Forty-five organizations, including national civil rights, criminal justice reform and progressive advocacy groups, have joined Capitol Hill lawmakers in asking the U.S. Department of Justice to revisit the case of Bijan Ghaisar, an unarmed motorist killed by the U.S. Park Police in 2017.
A letter sent Thursday to Attorney General Merrick Garland and signed by several prominent groups, including Amnesty International, MoveOn and the Council on American-Islamic Relations, urges the DOJ to grant the Ghaisar case a “full and fair consideration that it did not receive under the Trump Administration.”
The letter follows a similar plea from seven Democratic members of Congress made earlier this month to revisit the case, citing new evidence unavailable when federal prosecutors declined to file civil rights charges against USPP officers Lucas Vinyard and Alejandro Amaya in 2019.

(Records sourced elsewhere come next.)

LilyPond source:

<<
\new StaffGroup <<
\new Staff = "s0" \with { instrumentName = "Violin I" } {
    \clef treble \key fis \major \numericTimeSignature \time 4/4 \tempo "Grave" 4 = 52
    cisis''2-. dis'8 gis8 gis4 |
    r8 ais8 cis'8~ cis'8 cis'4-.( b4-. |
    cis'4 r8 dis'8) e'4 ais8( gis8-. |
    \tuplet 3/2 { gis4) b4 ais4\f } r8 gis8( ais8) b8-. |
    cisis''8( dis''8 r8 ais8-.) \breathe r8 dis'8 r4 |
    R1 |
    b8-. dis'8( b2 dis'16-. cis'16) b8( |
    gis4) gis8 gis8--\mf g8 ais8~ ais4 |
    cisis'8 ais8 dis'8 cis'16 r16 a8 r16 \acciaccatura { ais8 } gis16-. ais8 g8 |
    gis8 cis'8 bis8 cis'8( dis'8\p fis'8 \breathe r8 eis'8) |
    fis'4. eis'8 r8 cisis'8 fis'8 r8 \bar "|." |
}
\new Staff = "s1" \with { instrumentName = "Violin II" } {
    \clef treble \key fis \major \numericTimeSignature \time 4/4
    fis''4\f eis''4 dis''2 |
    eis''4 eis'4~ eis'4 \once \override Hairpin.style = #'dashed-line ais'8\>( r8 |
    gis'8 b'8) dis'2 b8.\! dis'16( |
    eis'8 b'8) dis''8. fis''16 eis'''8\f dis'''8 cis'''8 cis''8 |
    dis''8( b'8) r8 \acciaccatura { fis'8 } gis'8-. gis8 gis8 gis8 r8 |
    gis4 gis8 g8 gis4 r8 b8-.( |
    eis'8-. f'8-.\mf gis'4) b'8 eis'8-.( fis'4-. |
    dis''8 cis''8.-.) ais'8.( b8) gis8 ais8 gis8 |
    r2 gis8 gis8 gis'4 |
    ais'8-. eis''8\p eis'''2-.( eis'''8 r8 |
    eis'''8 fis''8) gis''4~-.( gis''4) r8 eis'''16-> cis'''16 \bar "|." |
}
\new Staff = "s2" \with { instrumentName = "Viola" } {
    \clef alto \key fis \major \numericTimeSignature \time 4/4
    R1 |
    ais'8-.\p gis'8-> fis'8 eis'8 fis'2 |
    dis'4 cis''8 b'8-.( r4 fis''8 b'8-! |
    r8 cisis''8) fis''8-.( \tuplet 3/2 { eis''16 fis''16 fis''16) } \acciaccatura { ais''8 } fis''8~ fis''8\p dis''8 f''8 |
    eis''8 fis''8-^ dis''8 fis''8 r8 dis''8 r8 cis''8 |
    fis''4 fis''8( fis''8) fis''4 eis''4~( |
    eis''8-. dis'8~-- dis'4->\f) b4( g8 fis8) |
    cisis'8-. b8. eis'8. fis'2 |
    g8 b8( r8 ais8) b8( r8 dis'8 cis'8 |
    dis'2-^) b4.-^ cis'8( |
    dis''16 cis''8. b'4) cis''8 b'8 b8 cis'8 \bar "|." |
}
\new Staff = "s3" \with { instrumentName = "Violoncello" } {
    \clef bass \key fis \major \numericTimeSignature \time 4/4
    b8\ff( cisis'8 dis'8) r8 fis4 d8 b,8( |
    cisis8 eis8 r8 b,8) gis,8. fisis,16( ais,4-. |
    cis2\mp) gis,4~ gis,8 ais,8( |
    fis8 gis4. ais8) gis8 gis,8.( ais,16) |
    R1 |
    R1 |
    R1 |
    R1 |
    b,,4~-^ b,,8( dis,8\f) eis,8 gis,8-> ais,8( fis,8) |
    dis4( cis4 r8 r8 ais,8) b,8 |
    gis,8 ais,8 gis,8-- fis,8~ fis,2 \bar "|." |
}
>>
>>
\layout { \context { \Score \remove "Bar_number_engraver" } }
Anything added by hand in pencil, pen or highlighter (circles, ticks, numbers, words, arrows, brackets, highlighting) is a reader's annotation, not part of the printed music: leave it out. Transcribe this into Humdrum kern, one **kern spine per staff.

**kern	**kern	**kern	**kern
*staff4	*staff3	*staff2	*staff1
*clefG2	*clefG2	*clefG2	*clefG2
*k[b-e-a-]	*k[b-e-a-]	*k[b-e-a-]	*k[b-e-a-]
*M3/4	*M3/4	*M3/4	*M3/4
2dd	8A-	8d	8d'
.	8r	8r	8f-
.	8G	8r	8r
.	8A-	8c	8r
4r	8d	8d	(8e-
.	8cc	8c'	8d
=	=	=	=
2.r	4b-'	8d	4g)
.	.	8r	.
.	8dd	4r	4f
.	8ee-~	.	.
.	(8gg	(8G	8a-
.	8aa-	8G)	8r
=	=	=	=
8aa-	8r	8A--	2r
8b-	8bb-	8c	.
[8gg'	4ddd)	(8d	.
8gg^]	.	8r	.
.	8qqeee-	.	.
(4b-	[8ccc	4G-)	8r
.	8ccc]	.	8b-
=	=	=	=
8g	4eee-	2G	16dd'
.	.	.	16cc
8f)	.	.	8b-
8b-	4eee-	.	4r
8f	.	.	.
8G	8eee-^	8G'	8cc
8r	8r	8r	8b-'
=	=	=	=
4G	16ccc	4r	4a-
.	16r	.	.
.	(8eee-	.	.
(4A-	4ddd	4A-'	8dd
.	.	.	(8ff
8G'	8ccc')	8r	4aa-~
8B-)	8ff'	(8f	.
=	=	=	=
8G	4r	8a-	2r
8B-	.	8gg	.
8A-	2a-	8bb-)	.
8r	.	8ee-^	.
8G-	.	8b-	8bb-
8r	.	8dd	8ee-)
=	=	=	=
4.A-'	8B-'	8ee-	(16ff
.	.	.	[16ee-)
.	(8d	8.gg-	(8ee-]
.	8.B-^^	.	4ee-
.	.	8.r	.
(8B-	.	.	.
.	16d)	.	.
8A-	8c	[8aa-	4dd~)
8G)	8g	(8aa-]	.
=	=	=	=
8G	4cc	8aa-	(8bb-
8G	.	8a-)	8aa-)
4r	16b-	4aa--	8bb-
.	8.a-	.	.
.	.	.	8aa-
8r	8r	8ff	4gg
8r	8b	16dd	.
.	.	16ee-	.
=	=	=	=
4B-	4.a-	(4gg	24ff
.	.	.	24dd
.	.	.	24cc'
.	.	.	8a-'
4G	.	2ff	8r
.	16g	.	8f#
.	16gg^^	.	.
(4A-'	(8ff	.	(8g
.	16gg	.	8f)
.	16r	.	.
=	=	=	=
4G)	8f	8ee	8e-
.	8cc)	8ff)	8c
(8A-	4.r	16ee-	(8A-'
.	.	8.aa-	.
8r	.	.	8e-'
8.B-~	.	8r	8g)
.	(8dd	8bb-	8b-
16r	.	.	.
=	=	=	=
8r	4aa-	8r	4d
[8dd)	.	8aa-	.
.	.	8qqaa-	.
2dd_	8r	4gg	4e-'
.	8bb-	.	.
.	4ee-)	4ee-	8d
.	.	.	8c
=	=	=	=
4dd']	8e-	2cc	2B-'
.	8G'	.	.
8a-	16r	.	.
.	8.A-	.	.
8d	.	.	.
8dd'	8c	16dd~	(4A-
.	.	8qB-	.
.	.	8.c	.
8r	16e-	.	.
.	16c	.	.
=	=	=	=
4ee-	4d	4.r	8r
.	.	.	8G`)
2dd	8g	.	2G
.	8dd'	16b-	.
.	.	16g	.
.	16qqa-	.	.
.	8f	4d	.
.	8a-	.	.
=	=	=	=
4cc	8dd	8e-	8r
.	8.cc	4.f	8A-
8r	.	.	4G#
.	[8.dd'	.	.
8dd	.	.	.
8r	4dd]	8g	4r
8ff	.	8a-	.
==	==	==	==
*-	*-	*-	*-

In 2020, a Fairfax County grand jury indicted the two officers on charges of involuntary manslaughter and reckless discharge of a firearm in the shooting death of Ghaisar after a brief chase on the George Washington Parkway on Nov. 17, 2017.
But a U.S. District judge tossed out the charges last October on grounds that as federal officers, Vinyard and Amaya were entitled to immunity from state prosecution under the Supremacy Clause of the U.S. Constitution, establishing that federal law takes precedence over state law.
“A federal prosecution would not be subject to challenge under the Supremacy Clause. Moreover, this administration has expressed a genuine commitment to criminal justice reform, accountability, and racial equity,” the letter reads.
“Few cases touch on these issues as squarely as this case does. We urge you to speak with the individuals who investigated this matter, consider the facts of the case, and act swiftly to take us a step closer to justice.”
The letter argues that the federal judge’s dismissal of charges were based solely on the Supremacy Clause and not on the substance of the case itself. It also said new evidence uncovered in a civil suit brought forward by Ghaisar’s family merit reviving an investigation into possible civil rights violations.
“I appreciate these organizations that have displayed such leadership in advocating for equal justice under the law speaking out to insist that the Justice Department reopen the case,” Fairfax County Commonwealth’s Attorney Steve Descano said in a news release.
“Americans of all stripes understand that the Ghaisar family deserves to know that no stone has gone unturned in seeking answers for the killing of their son. I hope that Attorney General Garland, who has restored integrity to the Department where I started my legal career, will now act.”